KTAV Publishing House
- Founded: 1921 (104 years ago)
- Founder: Asher and Feiga (Fannie) Scharfstein
- Country of origin: United States
- Headquarters location: Brooklyn, New York
- Key people: Moshe Heller, Levi Rodal
- Nonfiction topics: Judaica and Jewish educational texts
- Fiction genres: Jewish
- Imprints: KTAV, Targum
- Owner(s): Moshe Heller
- Official website: http://www.ktav.com

= Ktav Publishing House =

American publishing house

KTAV Publishing House is a publishing house located in Brooklyn, New York. Ktav means "to write" in Hebrew.

Founded in 1921, it has been among the most notable publishers of Judaica and Jewish educational texts since the middle of the 20th century. In 2004, Ktav was designated a Parents' Choice Award-Winning company.

==History==
Ktav Publishing House was founded in 1921, and took on its name in the late 1920s when it began publishing notebooks. Sol and Bernie Scharfstein took over Ktav from their parents Asher and Feiga (Fannie), becoming co-owners.

Ktav has over the years been located on Canal Street in Manhattan, in Hoboken, New Jersey, Jersey City, and is currently based in Brooklyn, New York. From 1984 when it moved from Manhattan, and as of 1992, the publishing house was located in Hoboken's industrial district, and was part of a $3-million-a-year publishing and novelty enterprise.

Ktav was as of 1992 run by Sol Scharfstein (who handled the textbook division) and his younger brother Bernie Scharfstein (who handled administrative matters, and oversaw scholarly and theological works).

Ktav in 1992 had a catalog of over 700 titles, and in 2008 its catalog included textbooks, siddurs (Jewish prayer books), scholarly works, and books on spirituality.

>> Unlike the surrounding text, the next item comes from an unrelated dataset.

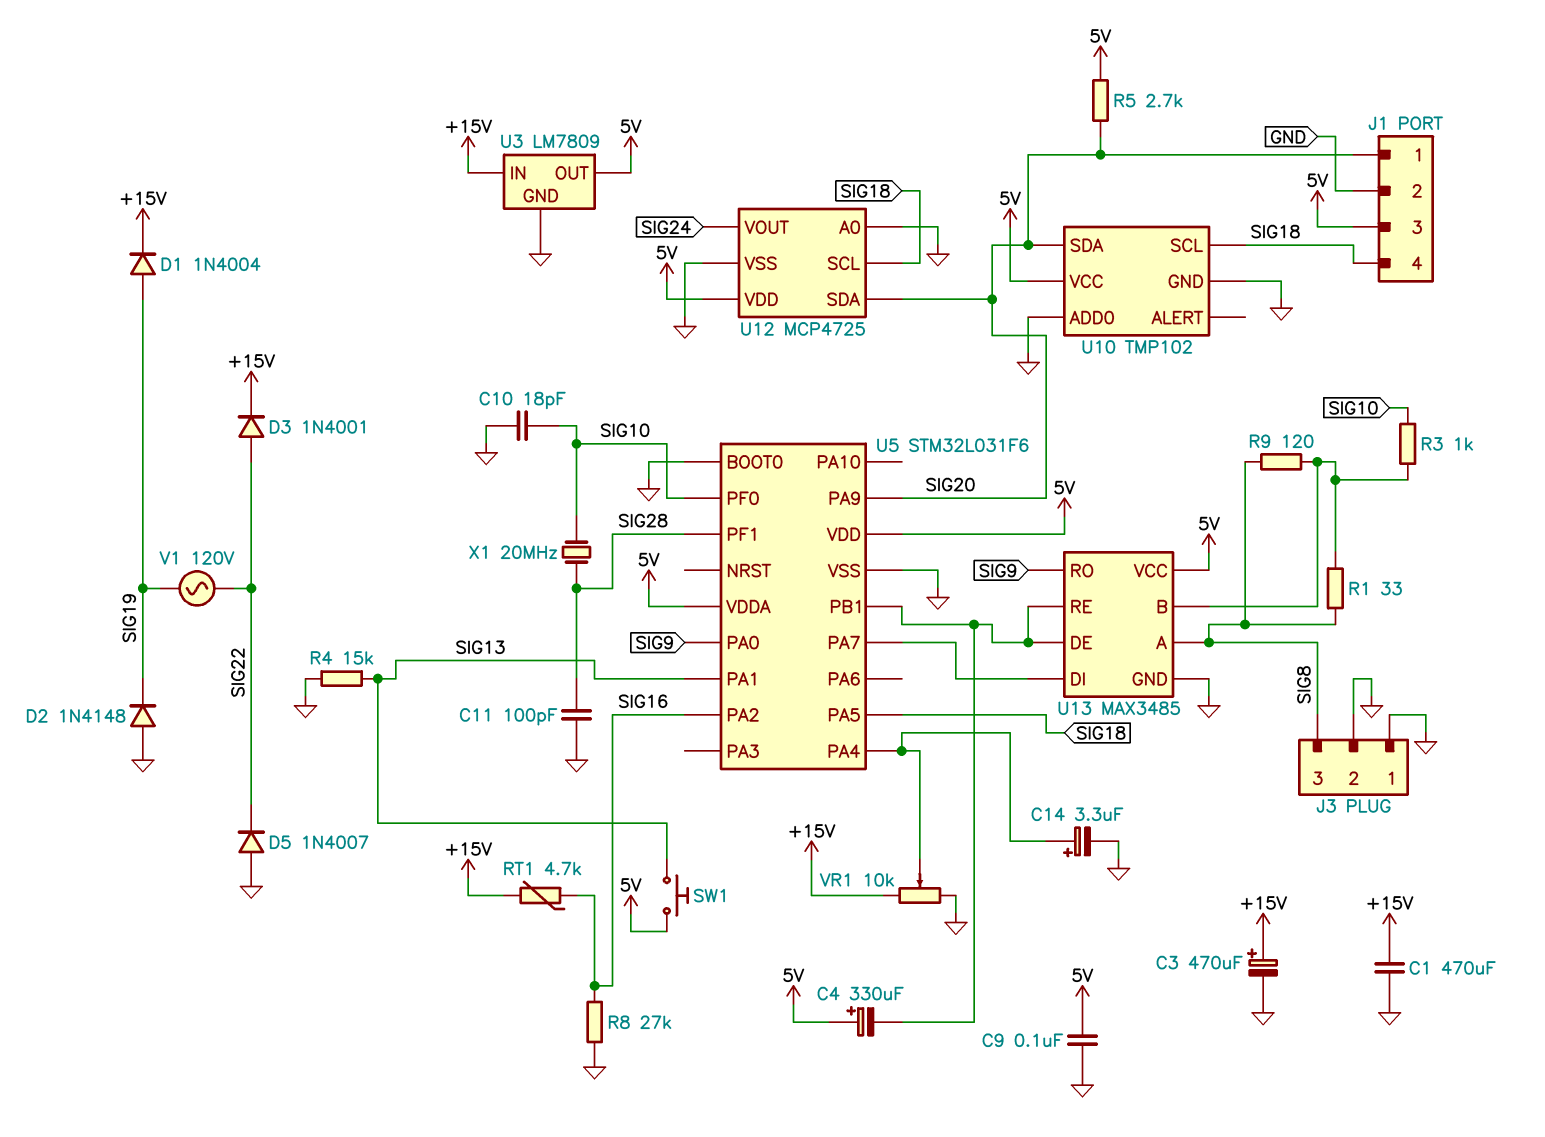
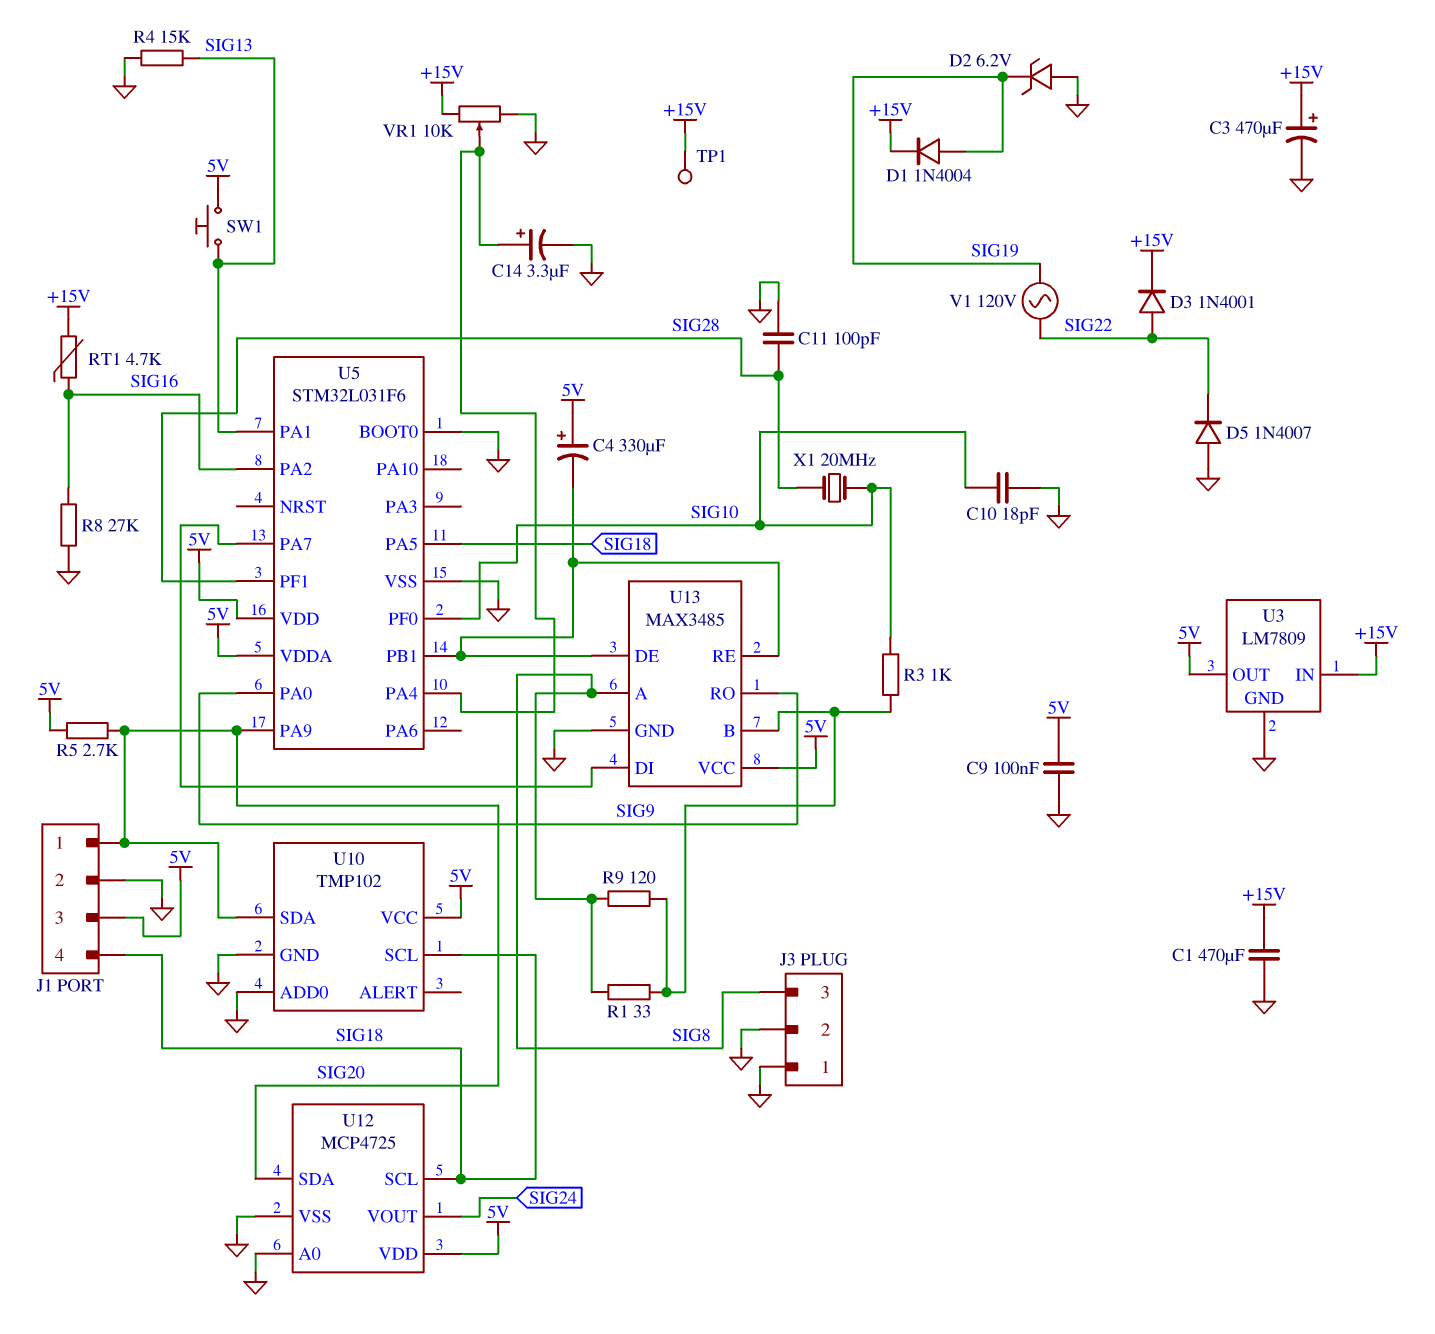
D2: diode 1N4148 (A GND, K SIG19) -> zener 6.2V (A GND, K SIG19)
TP1: none -> test point (+15V)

It published approximately 25 new books every year in 1992, and 15 or 16 new books every year in 2008. Some of Ktav's books were anticipated to sell only a few hundred copies, while others were anticipated to sell in greater numbers.

In 2004, Ktav was designated a Parents' Choice Award-Winning company.

As of 2014, the owner and CEO of Ktav is Moshe Heller, who previously founded Urim Publications in 1997, an independent publishing house based in Jerusalem and New York.